At the centre of these ethnic pride and grievances are traditional institutions and their personages. Eliminate them, and off goes ethnic irredentism and then comes the progressive construction of national identity and pride.

Keen to build a modern state uncontaminated by ethnic irredentists, Jawaharlal Nehru, India’s first Prime Minister had declared that independent India would not accept the divine right of kings. In May 1947, he declared that any princely state which refused to join the Constituent Assembly would be treated as an enemy state.

“I do not consider myself an outsider in any State. The whole of India is my home and I claim the right to go to any part. I am not sorry for what has happened. If it makes Rulers and others think hard of the new condition in India and the temper of her people, so be it,” he had pronounced.

Nehru’s opposition to the Monarchy, noted Indian Journalist Sandeep Bamzai, and as a consequence, “to the tin pot Maharajas who ruled the states by virtue of their treaties and other linkages to the British paramountcy was almost visceral”.

The central government began retiring the monarchs and ultimately abolished the 565 traditional rulers and their princely states. The princely states were under the control of their hereditary rulers under a form of indirect rule. By 1971, the 26th amendment to the Constitution of India withdrew recognition of the princes as rulers, took away their remaining privileges, and abolished the remuneration granted to them by privy purses. Their once opulent palaces are now museums and hotels.

India is doing very fine today without these traditional rulers. Its people are healthily constructing and mediating their traditions and cultures without these so-called custodians of cultures. India, aloud and robust democracy, is relatively peaceful without the traditional rulers; more peaceful than Nigeria indeed!

Traditional institutions in Nigeria have never been profit centres that significantly add to the social, economic and reputational bottom line of the country. On the contrary, they are heavy cost centres chalking up about 5% of local government revenues with no discernible Level of Effort.
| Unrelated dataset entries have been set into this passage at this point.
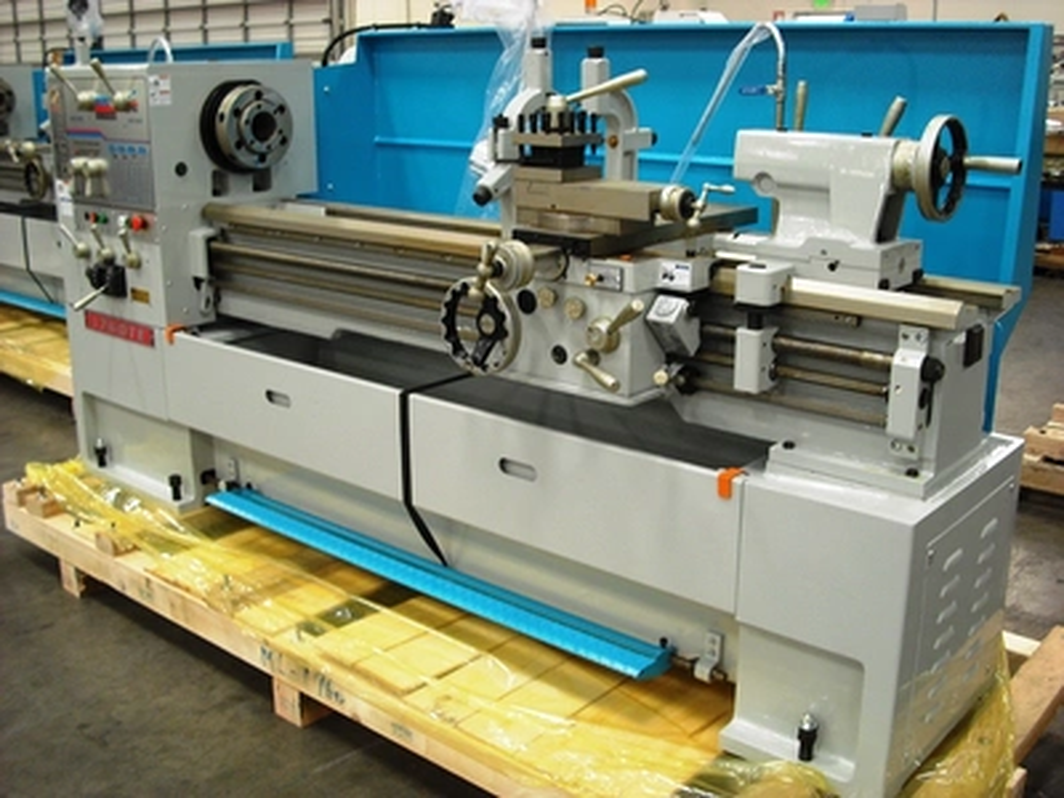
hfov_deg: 49.0
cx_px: 532
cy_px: 399
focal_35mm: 38
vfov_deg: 37.7
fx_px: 1168
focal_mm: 6.2
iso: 200
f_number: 2.8
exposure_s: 1/25
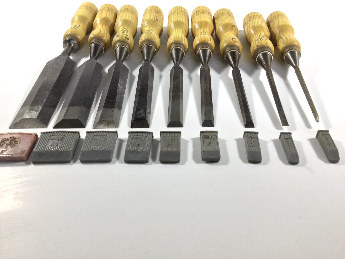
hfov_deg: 58.4
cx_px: 172
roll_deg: +1.6
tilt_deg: -39.3
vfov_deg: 45.4
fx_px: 309
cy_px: 130
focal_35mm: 31
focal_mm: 3.3
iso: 25
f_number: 2.4
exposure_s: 1/50
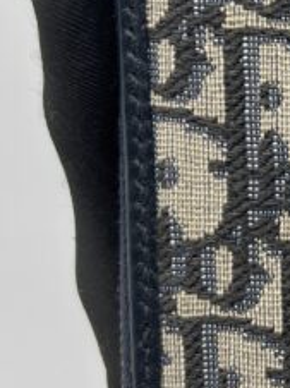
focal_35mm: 118
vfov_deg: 16.7
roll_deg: +1.7
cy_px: 155
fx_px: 1321
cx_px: 453
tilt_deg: -24.2
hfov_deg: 11.9
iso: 32
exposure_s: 1/100
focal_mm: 5.7
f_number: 1.5
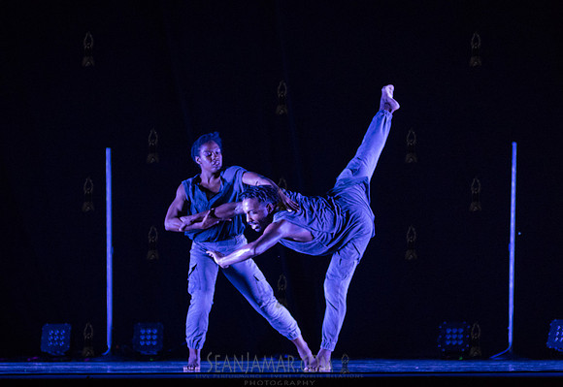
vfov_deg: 4.7
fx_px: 4700
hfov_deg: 6.9
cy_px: 220
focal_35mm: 298
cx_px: 224
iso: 4000
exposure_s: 1/500
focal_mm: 200
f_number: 2.8
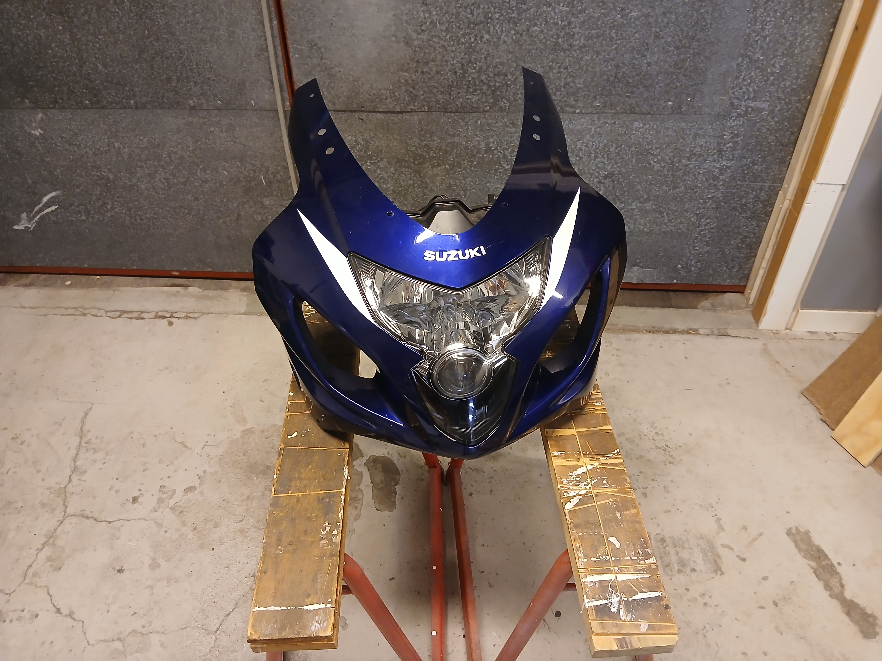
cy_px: 330
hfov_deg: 67.3
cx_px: 441
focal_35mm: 26
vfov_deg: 53.1
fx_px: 662
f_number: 1.8
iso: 320
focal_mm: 3.98
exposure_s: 1/50
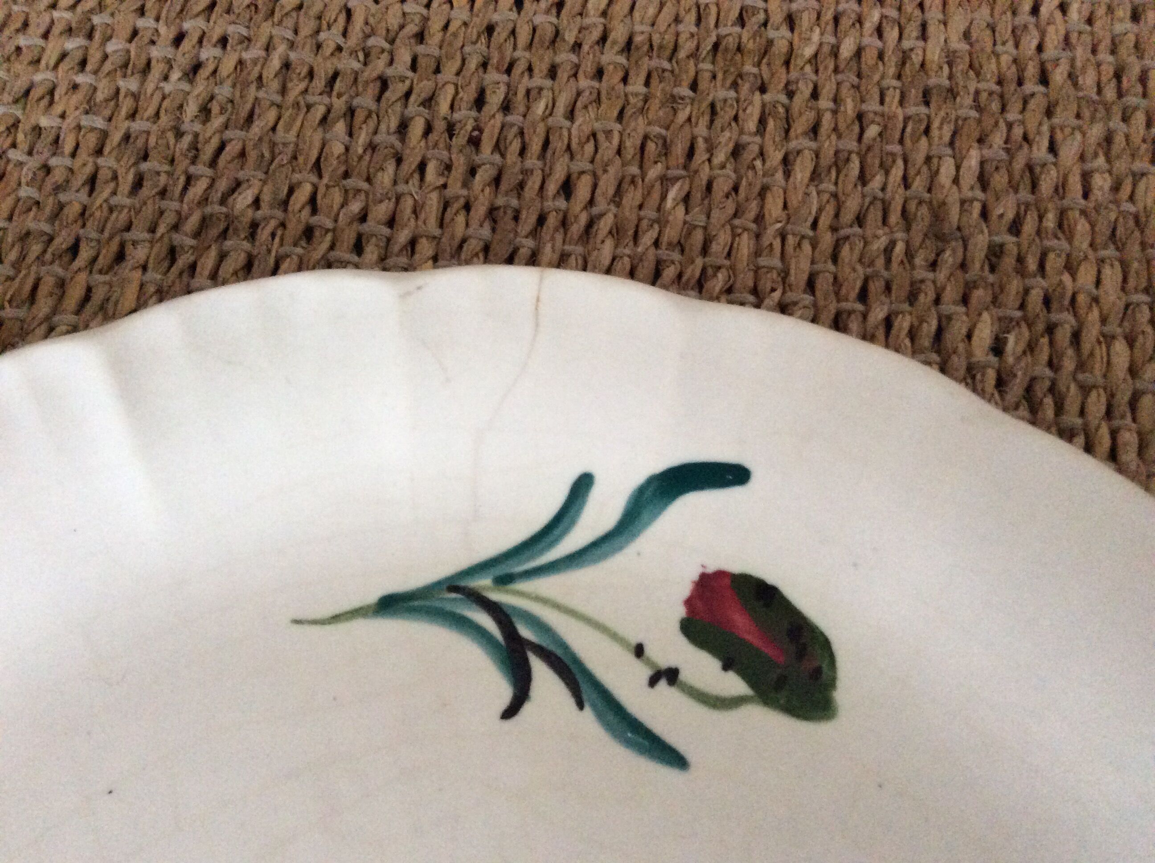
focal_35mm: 32
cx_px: 578
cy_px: 432
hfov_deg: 56.9
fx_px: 1066
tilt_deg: -68.2
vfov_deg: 44.1
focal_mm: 3.3
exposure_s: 1/17
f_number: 2.4
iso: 320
Apart from propitiating the gods and ancestors, there is nothing useful that can be attributed to the work of traditional institutions that cannot be done outside them. The people are capable of mobilising themselves as has been proved by political and social mobilisations across the country with no input from traditional rulers and, after all, traditions which are dynamic are owned and guarded by the people and not the rulers.

Unlike independent India’s nascent rulers, Nigeria’s post-independence political leaders never made any effort to build a Pan-Nigerian consensus and a Pan-Nigerian identity. They were too beholden to their nativist power structure, guarded and guided by the elemental influences of primeval traditional institutions and rulers.

In the background were always the traditional rulers whispering the need to protect the political leaders’ ‘heritages’. Paradoxically, the idea of a post-traditional modern state has eluded the country, and feudalism, in which the relationships of vassalage places people in positions of authority over other people, not entire territories, has incongruously fossilised and become elevated in a so-called Republic.

“Feudalism,” writes John Snape, “was about persons, rather than purposes”. In the same way, traditional institutions in Nigeria today cannot coherently justify to the people the raison d’etre for their continued existence.

A modern nation state cannot exist side by side with a multiplicity of irrelevant traditional institutions and petty monarchs who are not beholden and cannot be beholden to the idea of a modern Nigeria. That idea is a threat to their antiquitous hold on the people.